La récente décision de l’Autorité indépendante de lutte contre la corruption (AILC) de suspendre des agents publics continue d’alimenter le débat. Dans une analyse juridique, l’avocat Me Alain Kagonbé soutient que cette mesure dépasse les pouvoirs conférés à l’institution par les textes en vigueur.Selon le juriste, l’AILC est chargée de conduire des audits et des vérifications dans les administrations publiques afin de détecter d’éventuelles irrégularités.
En revanche, elle ne disposerait pas du pouvoir de suspendre directement un fonctionnaire ou un agent public.

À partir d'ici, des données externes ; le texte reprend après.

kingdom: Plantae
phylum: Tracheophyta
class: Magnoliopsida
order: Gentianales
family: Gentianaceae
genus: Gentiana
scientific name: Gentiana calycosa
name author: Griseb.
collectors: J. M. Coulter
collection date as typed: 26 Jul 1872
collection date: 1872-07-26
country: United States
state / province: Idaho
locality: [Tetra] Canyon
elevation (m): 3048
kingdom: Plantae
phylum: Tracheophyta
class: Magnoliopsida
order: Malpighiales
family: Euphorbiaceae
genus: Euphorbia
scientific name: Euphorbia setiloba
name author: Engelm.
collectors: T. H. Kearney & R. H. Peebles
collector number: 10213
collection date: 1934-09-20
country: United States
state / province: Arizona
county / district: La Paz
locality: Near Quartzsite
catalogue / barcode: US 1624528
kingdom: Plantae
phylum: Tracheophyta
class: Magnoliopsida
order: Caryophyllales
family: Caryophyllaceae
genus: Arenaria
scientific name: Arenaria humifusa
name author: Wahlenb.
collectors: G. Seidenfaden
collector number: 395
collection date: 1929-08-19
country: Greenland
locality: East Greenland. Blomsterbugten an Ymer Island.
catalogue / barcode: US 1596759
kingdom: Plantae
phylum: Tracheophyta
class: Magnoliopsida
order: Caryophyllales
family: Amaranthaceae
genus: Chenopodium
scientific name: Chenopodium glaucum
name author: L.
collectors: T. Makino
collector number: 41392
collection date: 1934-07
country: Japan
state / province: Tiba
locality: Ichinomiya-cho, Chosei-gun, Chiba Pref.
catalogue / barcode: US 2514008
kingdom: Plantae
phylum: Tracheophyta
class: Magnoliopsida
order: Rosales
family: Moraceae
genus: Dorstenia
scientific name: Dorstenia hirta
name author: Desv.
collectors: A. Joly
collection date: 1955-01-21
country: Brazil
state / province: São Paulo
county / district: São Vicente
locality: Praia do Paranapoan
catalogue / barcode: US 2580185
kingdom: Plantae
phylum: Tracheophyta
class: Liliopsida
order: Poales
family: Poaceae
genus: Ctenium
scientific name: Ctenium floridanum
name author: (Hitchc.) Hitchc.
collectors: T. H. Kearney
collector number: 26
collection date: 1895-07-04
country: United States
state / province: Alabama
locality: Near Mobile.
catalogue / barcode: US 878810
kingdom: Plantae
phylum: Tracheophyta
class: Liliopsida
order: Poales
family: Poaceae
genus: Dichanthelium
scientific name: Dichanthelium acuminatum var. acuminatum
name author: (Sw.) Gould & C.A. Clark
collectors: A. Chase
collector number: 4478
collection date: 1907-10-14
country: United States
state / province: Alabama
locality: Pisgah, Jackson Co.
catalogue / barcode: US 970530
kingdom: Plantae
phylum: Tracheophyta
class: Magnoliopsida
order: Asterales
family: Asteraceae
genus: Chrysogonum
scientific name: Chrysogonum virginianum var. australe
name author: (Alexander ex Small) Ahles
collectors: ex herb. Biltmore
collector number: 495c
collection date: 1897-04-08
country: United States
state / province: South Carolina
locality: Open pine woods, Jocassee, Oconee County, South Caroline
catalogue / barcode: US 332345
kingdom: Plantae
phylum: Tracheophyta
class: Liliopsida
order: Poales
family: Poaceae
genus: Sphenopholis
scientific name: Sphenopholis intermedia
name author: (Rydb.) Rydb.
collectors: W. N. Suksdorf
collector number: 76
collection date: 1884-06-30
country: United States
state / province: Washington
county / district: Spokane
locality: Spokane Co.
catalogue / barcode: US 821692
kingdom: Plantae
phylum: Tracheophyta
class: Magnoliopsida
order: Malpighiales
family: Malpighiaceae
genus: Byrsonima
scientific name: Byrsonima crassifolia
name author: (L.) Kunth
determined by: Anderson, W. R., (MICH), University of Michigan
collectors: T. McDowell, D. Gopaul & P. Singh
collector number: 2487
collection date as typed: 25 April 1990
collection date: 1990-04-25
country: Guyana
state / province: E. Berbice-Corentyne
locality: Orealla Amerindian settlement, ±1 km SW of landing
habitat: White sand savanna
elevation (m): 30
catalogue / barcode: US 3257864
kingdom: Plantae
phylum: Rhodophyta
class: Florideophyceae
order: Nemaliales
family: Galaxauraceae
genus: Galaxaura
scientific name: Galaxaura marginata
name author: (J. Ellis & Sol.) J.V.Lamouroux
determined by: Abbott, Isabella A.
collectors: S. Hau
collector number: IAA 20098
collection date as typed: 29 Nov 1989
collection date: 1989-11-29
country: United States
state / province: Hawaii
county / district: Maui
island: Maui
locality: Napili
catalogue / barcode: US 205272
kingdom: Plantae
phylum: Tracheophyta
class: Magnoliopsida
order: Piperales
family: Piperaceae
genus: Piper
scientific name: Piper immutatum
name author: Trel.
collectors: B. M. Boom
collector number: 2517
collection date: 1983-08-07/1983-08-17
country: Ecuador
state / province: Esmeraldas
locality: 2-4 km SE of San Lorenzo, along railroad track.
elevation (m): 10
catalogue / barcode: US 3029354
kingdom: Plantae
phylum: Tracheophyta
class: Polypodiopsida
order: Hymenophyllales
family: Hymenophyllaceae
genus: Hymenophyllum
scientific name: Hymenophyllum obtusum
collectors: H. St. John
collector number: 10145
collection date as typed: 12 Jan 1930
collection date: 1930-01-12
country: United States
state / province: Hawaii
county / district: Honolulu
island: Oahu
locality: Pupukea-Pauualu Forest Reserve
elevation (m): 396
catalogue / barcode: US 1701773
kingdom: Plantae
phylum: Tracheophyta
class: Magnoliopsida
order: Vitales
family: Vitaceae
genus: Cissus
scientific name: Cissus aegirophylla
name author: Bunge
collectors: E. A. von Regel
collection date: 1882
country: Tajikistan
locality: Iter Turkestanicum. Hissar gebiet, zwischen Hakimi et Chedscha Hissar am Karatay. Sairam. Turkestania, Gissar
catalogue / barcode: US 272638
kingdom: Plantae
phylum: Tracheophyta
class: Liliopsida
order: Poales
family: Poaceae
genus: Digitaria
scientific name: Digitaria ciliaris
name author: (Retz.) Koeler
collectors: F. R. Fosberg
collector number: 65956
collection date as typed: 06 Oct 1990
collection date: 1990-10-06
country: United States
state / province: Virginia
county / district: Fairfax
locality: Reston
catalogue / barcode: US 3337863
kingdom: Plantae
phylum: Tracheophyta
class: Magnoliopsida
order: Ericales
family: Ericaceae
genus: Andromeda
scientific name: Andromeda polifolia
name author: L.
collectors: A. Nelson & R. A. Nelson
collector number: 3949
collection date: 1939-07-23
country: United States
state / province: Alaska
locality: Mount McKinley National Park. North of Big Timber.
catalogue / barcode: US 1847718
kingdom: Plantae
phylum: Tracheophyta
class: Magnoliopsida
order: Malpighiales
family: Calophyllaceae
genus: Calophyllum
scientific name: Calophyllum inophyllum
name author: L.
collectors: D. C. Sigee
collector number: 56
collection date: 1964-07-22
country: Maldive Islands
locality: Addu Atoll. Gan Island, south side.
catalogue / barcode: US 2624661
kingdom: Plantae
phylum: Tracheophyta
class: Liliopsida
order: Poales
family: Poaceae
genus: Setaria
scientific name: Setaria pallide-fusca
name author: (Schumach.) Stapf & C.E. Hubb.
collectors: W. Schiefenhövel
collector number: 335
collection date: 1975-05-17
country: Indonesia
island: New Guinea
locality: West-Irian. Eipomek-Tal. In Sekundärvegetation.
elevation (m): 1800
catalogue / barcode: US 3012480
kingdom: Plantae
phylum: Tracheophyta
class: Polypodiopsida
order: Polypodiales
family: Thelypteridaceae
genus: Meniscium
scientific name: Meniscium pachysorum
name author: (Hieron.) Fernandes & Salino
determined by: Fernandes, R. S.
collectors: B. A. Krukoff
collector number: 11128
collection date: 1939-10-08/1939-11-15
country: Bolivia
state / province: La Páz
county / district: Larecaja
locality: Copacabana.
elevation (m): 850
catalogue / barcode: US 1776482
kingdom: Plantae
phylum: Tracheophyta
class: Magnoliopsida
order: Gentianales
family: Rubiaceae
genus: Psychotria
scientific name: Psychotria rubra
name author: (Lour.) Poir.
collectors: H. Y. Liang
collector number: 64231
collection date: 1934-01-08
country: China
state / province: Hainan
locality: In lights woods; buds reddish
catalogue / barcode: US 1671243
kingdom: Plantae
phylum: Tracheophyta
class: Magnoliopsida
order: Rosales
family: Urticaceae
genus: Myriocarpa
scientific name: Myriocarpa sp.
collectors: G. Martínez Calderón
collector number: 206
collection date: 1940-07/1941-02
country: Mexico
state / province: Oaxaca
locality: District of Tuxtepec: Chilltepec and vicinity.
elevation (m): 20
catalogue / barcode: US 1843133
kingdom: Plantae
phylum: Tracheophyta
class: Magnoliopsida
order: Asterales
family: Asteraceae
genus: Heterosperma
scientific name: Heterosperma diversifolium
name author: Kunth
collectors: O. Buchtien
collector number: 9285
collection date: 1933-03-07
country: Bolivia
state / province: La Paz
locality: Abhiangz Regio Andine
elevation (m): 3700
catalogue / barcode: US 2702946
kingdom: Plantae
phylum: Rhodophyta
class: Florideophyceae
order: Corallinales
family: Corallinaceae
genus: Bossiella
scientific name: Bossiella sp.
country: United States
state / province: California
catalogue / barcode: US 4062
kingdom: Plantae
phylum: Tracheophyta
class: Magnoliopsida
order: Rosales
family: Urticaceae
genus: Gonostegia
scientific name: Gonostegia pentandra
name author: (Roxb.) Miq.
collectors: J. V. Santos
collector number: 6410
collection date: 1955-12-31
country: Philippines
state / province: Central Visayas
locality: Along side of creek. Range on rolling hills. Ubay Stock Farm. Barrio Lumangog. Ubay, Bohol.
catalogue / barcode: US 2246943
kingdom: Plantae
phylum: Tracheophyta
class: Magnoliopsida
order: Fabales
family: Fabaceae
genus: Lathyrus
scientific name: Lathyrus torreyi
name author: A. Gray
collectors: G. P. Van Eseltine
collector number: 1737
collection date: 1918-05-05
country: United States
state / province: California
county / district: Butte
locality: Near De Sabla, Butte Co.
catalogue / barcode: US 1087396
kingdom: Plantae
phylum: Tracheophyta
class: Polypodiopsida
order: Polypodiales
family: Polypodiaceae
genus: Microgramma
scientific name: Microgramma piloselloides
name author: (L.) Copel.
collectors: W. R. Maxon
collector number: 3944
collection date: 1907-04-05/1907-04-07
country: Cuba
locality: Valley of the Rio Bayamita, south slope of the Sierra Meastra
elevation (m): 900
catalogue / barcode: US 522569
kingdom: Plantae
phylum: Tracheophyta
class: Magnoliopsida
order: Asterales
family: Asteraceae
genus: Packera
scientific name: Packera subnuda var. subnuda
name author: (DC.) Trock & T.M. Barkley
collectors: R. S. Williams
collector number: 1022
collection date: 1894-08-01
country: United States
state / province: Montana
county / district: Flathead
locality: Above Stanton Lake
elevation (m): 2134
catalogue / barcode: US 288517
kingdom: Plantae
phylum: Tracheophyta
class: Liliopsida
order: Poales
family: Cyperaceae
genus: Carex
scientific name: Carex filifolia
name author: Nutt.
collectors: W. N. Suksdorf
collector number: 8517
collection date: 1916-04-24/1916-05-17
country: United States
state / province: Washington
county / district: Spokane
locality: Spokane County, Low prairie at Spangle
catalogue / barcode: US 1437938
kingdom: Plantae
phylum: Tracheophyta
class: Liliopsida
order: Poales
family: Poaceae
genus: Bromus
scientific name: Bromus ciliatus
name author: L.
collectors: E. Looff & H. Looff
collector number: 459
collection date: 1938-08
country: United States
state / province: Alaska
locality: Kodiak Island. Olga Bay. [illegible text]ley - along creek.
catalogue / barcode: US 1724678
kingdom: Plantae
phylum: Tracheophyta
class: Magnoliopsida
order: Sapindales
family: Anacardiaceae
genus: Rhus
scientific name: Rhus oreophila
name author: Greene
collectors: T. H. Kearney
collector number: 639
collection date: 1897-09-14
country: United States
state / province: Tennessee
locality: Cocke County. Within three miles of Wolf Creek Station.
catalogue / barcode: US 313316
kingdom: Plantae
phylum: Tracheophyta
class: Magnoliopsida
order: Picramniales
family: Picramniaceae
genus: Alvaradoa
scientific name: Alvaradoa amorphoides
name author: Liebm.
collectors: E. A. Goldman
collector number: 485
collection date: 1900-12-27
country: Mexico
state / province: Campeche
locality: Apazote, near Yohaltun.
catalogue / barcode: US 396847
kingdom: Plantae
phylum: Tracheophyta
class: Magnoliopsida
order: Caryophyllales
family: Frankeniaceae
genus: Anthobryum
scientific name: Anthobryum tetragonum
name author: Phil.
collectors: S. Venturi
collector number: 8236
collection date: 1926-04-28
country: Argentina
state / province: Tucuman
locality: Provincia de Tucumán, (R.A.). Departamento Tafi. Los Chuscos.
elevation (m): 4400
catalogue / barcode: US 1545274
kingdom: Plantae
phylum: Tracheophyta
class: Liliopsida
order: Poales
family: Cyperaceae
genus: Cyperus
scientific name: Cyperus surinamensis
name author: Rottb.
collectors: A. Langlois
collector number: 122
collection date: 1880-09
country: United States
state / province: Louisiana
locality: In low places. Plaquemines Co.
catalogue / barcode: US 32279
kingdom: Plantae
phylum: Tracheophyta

Lorsqu’elle met en évidence des faits susceptibles de constituer des fautes graves, son rôle consisterait à saisir l’autorité investie du pouvoir de nomination en lui proposant l’ouverture d’une procédure disciplinaire ou l’application de sanctions. La décision finale relèverait exclusivement de cette autorité.
Me Alain Kagonbé rappelle également que la seule mesure conservatoire que l’AILC peut prendre est de faire opposition à l’exécution d’opérations suspectées de constituer un crime économique ou financier. En cas de malversations avérées, ajoute-t-il, l’institution peut engager des démarches de recouvrement amiable ou transmettre ses conclusions aux autorités compétentes afin que des poursuites judiciaires soient engagées.
Au regard de cette interprétation des textes, l’avocat considère que la suspension décidée par l’AILC constitue un dépassement de ses prérogatives, pouvant être qualifié d’abus de pouvoir, voire d’abus d’autorité, sauf si la mesure a été prise par l’autorité légalement compétente. Il souligne également qu’un élu est titulaire d’un mandat électif et non d’un emploi relevant d’un pouvoir de nomination.
À ce stade, l’Autorité indépendante de lutte contre la corruption n’a pas encore réagi officiellement à cette analyse juridique ni aux critiques formulées à l’encontre de sa décision.